GIVEN RECORDS:
******************************
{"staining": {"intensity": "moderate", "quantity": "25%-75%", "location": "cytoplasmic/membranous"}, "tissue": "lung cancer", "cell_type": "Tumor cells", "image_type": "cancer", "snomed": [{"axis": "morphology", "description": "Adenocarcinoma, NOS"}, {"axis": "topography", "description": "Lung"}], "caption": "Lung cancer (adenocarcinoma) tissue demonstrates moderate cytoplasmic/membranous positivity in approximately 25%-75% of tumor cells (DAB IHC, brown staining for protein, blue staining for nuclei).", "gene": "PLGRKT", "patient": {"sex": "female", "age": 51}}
******************************
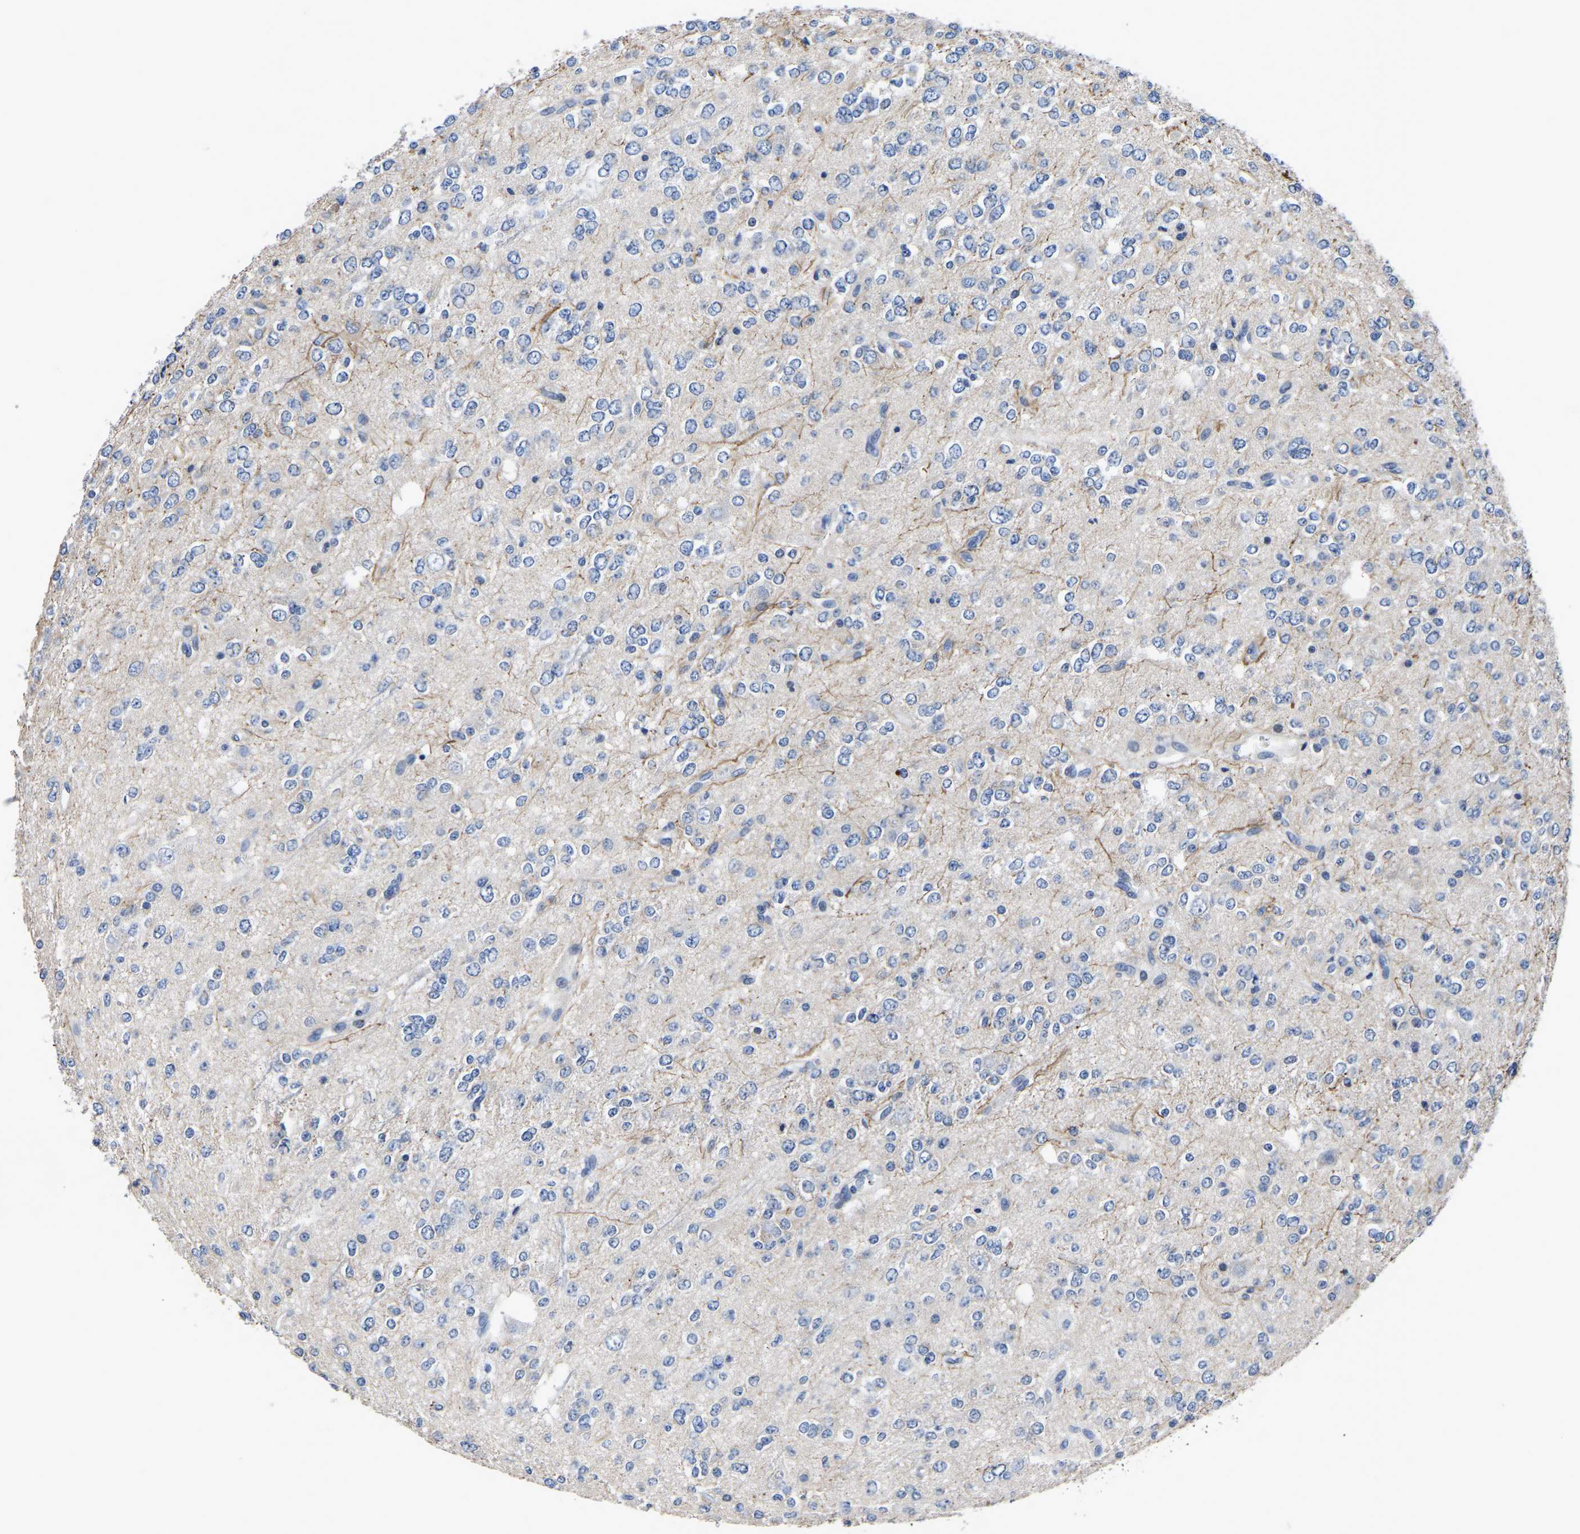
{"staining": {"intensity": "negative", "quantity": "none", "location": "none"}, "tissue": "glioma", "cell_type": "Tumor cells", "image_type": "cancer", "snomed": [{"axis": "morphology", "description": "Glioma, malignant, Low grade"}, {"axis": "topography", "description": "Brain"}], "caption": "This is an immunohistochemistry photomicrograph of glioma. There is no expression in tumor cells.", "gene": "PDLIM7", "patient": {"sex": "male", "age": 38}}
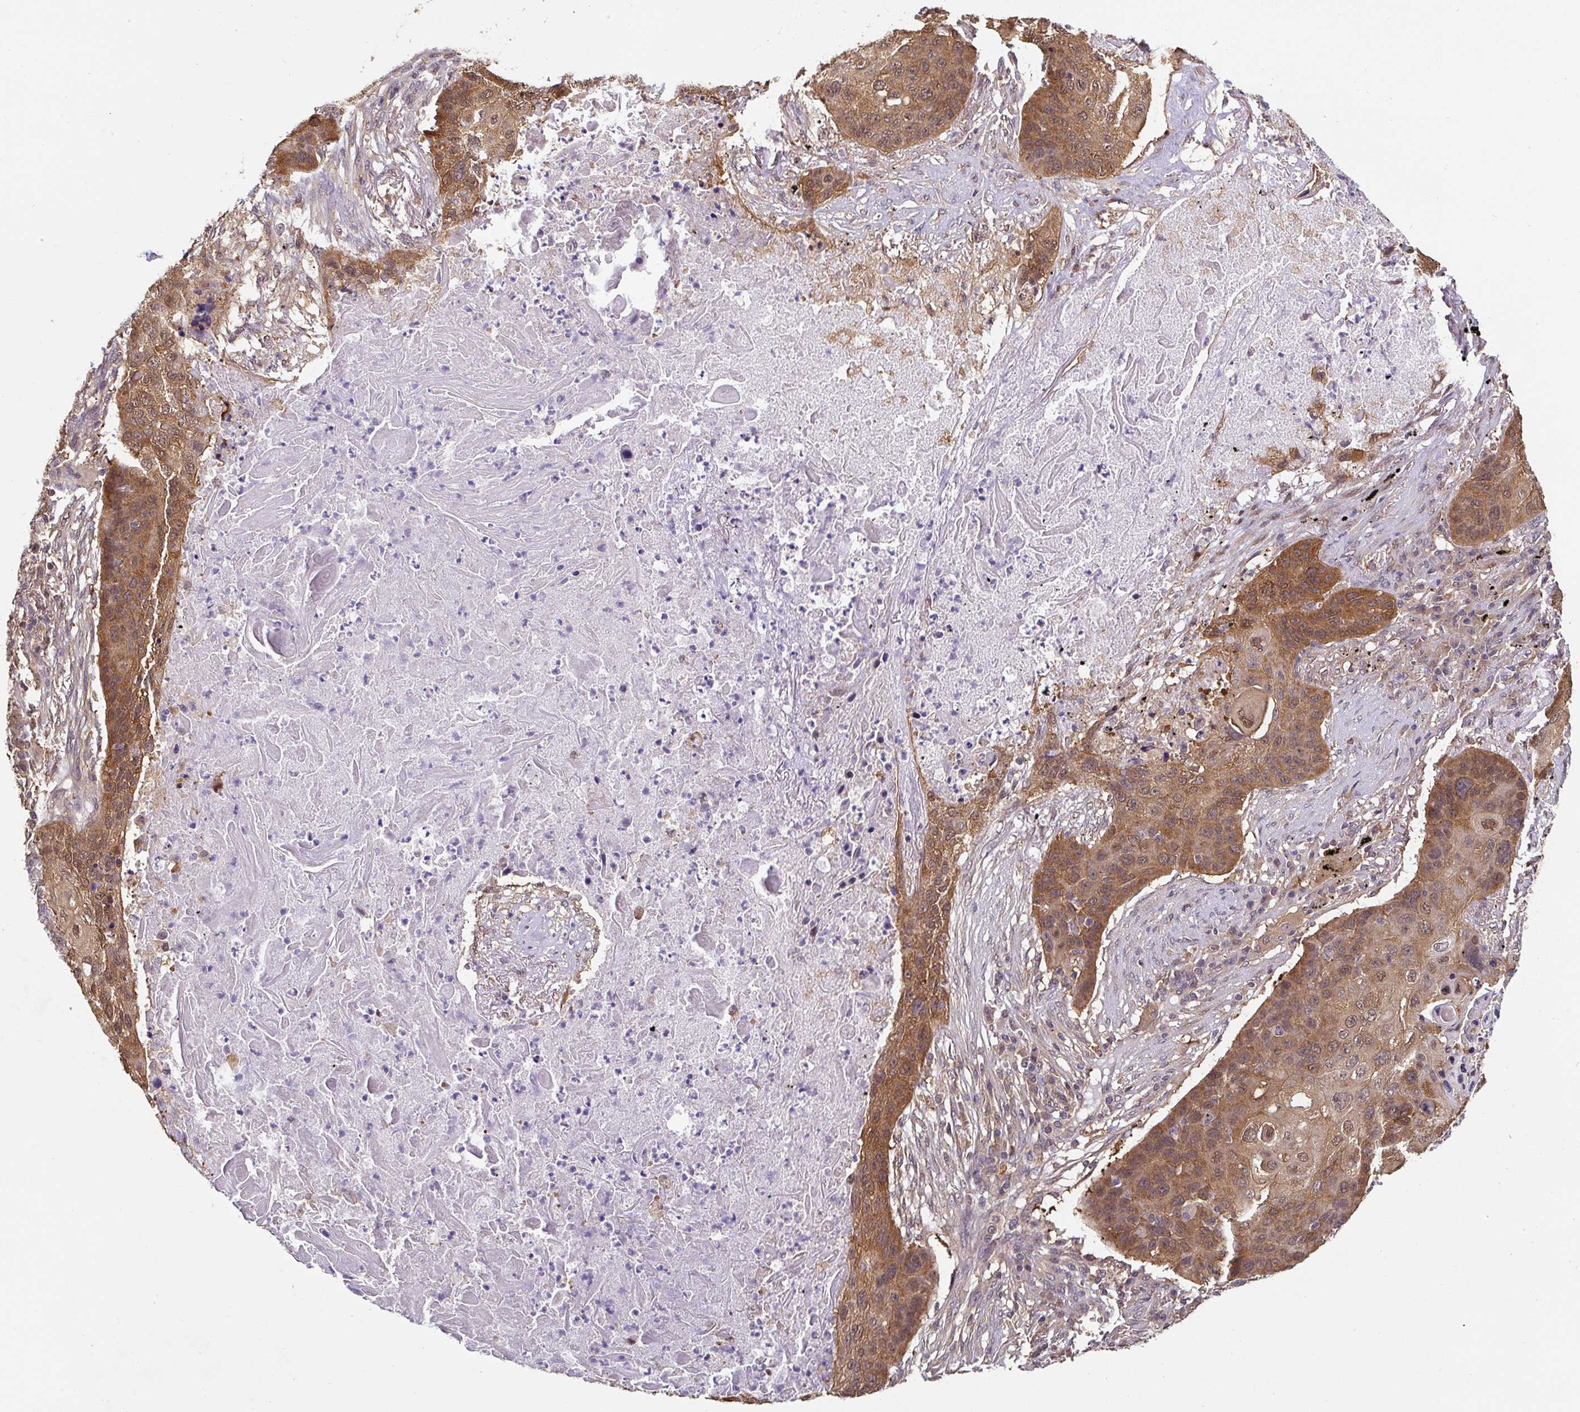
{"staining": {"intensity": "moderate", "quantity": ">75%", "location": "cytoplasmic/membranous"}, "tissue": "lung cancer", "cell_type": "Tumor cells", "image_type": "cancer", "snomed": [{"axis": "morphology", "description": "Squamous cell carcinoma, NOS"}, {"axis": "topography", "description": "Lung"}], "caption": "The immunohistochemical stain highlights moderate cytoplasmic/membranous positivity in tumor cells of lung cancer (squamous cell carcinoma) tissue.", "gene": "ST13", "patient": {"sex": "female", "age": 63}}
******************************
EXERCISE PROMPT: Take every line of the material that contains the word "cytoplasmic", and copy it.

RESPONSE:
{"staining": {"intensity": "moderate", "quantity": "25%-75%", "location": "cytoplasmic/membranous"}, "tissue": "lung cancer", "cell_type": "Tumor cells", "image_type": "cancer", "snomed": [{"axis": "morphology", "description": "Adenocarcinoma, NOS"}, {"axis": "topography", "description": "Lung"}], "caption": "Lung cancer (adenocarcinoma) tissue demonstrates moderate cytoplasmic/membranous positivity in approximately 25%-75% of tumor cells (DAB IHC, brown staining for protein, blue staining for nuclei).", "gene": "PLGRKT", "patient": {"sex": "female", "age": 51}}
{"staining": {"intensity": "moderate", "quantity": ">75%", "location": "cytoplasmic/membranous"}, "tissue": "lung cancer", "cell_type": "Tumor cells", "image_type": "cancer", "snomed": [{"axis": "morphology", "description": "Squamous cell carcinoma, NOS"}, {"axis": "topography", "description": "Lung"}], "caption": "The immunohistochemical stain highlights moderate cytoplasmic/membranous positivity in tumor cells of lung cancer (squamous cell carcinoma) tissue.", "gene": "ST13", "patient": {"sex": "female", "age": 63}}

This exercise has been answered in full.